| What needs to be done |
Copy the records from the line holding "Horse Saddle" through the line holding "Account, you will provide DK Wash 'N Fold", inclusive, switching "Horse Rugs" to "Horse Blankets" and keeping all else the same. Leave the pictures out of your answer.

| Records shown |
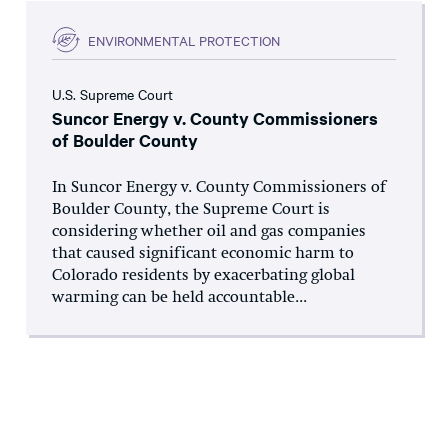
ENVIRONMENTAL PROTECTION
U.S. Supreme Court
Suncor Energy v. County Commissioners
of Boulder County
In Suncor Energy v. County Commissioners of
Boulder County, the Supreme Court is
considering whether oil and gas companies
that caused significant economic harm to
Colorado residents by exacerbating global
warming can be held accountable...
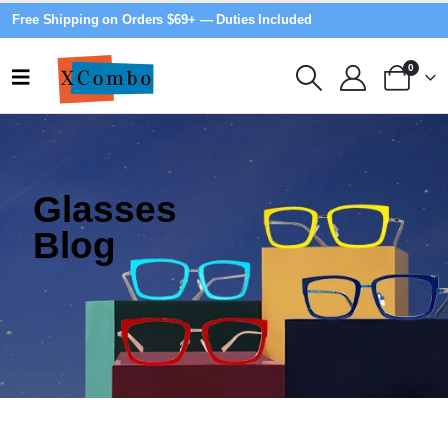
Free Shipping on Orders $69+ — Duties Included
0
Glasses
Blog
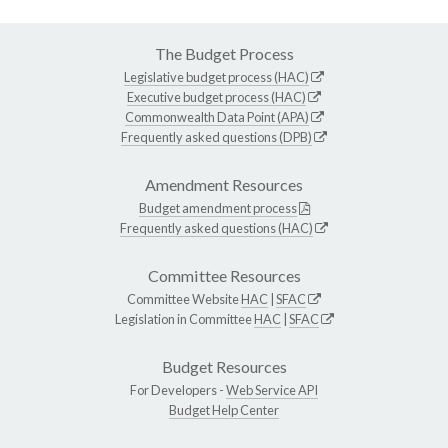
The Budget Process
Legislative budget process (HAC)
Executive budget process (HAC)
Commonwealth Data Point (APA)
Frequently asked questions (DPB)
Amendment Resources
Budget amendment process
Frequently asked questions (HAC)
Committee Resources
Committee Website
HAC
|
SFAC
Legislation in Committee
HAC
|
SFAC
Budget Resources
For Developers -
Web Service API
Budget Help Center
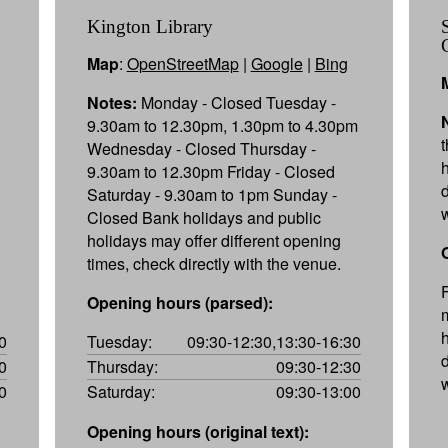
Kington Library
Map
:
OpenStreetMap
|
Google
|
Bing
Notes:
Monday - Closed Tuesday -
9.30am to 12.30pm, 1.30pm to 4.30pm
Wednesday - Closed Thursday -
9.30am to 12.30pm Friday - Closed
Saturday - 9.30am to 1pm Sunday -
Closed Bank holidays and public
holidays may offer different opening
times, check directly with the venue.
Opening hours (parsed):
0
Tuesday:
09:30-12:30,13:30-16:30
0
Thursday:
09:30-12:30
0
Saturday:
09:30-13:00
Opening hours (original text):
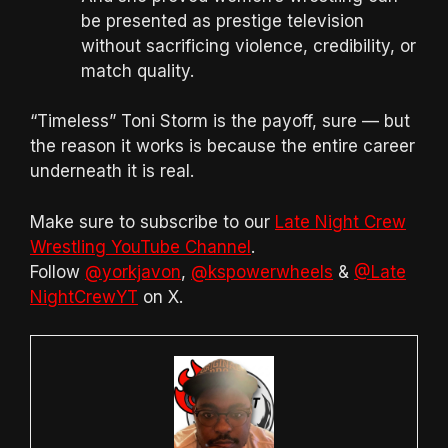
be presented as prestige television
without sacrificing violence, credibility, or
match quality.
“Timeless” Toni Storm is the payoff, sure — but
the reason it works is because the entire career
underneath it is real.
Make sure to subscribe to our
Late Night Crew
Wrestling YouTube Channel
.
Follow
@yorkjavon
,
@kspowerwheels
&
@Late
NightCrewYT
on X.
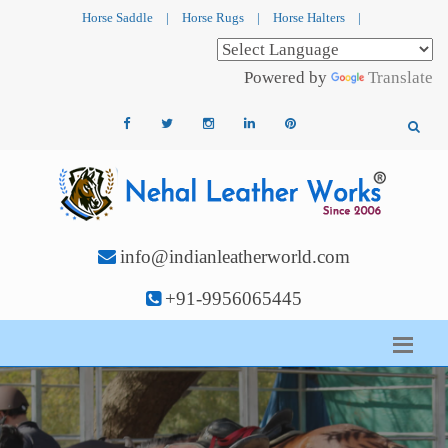
Horse Saddle
|
Horse Rugs
|
Horse Halters
|
Powered by
Translate
info@indianleatherworld.com
+91-9956065445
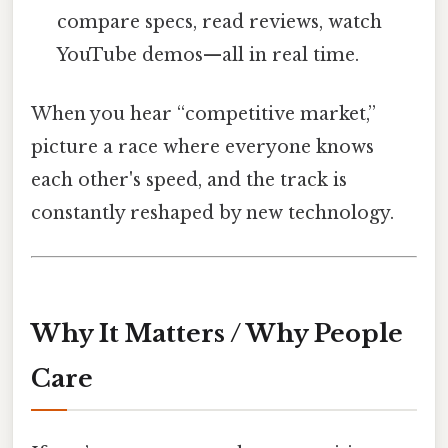
compare specs, read reviews, watch
YouTube demos—all in real time.
When you hear “competitive market,”
picture a race where everyone knows
each other's speed, and the track is
constantly reshaped by new technology.
Why It Matters / Why People
Care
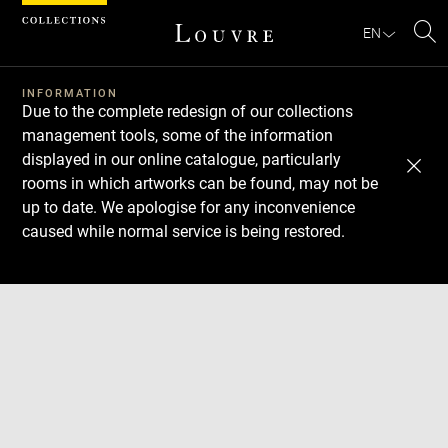
Cookies management panel
EN
Se
INFORMATION
Due to the complete redesign of our collections
management tools, some of the information
displayed in our online catalogue, particularly
rooms in which artworks can be found, may not be
up to date. We apologise for any inconvenience
caused while normal service is being restored.
Download
Next
Previous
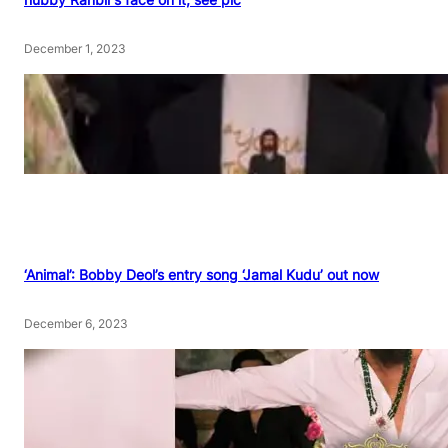
December 1, 2023
‘Animal’: Bobby Deol’s entry song ‘Jamal Kudu’ out now
December 6, 2023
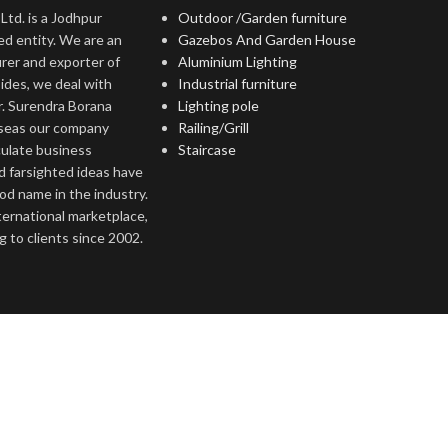
Ltd. is a Jodhpur
Outdoor /Garden furniture
ed entity. We are an
Gazebos And Garden House
rer and exporter of
Aluminium Lighting
ides, we deal with
Industrial furniture
r. Surendra Borana
Lighting pole
rseas our company
Railing/Grill
culate business
Staircase
d farsighted ideas have
ood name in the industry.
nternational marketplace,
 to clients since 2002.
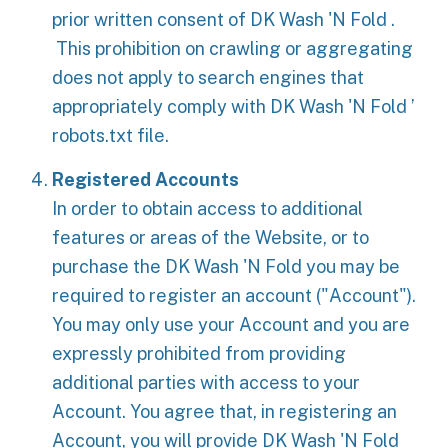
prior written consent of DK Wash 'N Fold .
This prohibition on crawling or aggregating
does not apply to search engines that
appropriately comply with DK Wash 'N Fold ’
robots.txt file.
Registered Accounts
In order to obtain access to additional
features or areas of the Website, or to
purchase the DK Wash 'N Fold you may be
required to register an account ("Account").
You may only use your Account and you are
expressly prohibited from providing
additional parties with access to your
Account. You agree that, in registering an
Account, you will provide DK Wash 'N Fold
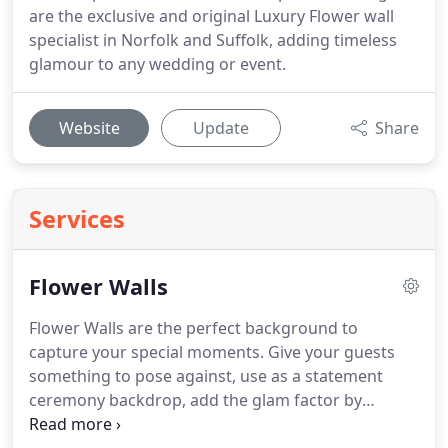
are the exclusive and original Luxury Flower wall
specialist in Norfolk and Suffolk, adding timeless
glamour to any wedding or event.
Website
Update
Share
Services
Flower Walls
Flower Walls are the perfect background to
capture your special moments.
Give your guests
something to pose against, use as a statement
ceremony backdrop, add the glam factor by
placing behind your top table or add the luxurious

| Exercise result |
Horse Saddle
|
Horse Blankets
|
Horse Halters
|
Powered by
Translate
info@indianleatherworld.com
+91-9956065445
compare specs, read reviews, watch
YouTube demos—all in real time.
When you hear “competitive market,”
picture a race where everyone knows
each other's speed, and the track is
constantly reshaped by new technology.
Why It Matters / Why People
Care
Cookies management panel
EN
Se
INFORMATION
Due to the complete redesign of our collections
management tools, some of the information
displayed in our online catalogue, particularly
rooms in which artworks can be found, may not be
up to date. We apologise for any inconvenience
caused while normal service is being restored.
Download
Next
Previous
December 1, 2023
‘Animal’: Bobby Deol’s entry song ‘Jamal Kudu’ out now
December 6, 2023
Ltd. is a Jodhpur
Outdoor /Garden furniture
ed entity. We are an
Gazebos And Garden House
rer and exporter of
Aluminium Lighting
ides, we deal with
Industrial furniture
r. Surendra Borana
Lighting pole
rseas our company
Railing/Grill
culate business
Staircase
d farsighted ideas have
ood name in the industry.
nternational marketplace,
 to clients since 2002.
prior written consent of DK Wash 'N Fold .
This prohibition on crawling or aggregating
does not apply to search engines that
appropriately comply with DK Wash 'N Fold ’
robots.txt file.
Registered Accounts
In order to obtain access to additional
features or areas of the Website, or to
purchase the DK Wash 'N Fold you may be
required to register an account ("Account").
You may only use your Account and you are
expressly prohibited from providing
additional parties with access to your
Account. You agree that, in registering an
Account, you will provide DK Wash 'N Fold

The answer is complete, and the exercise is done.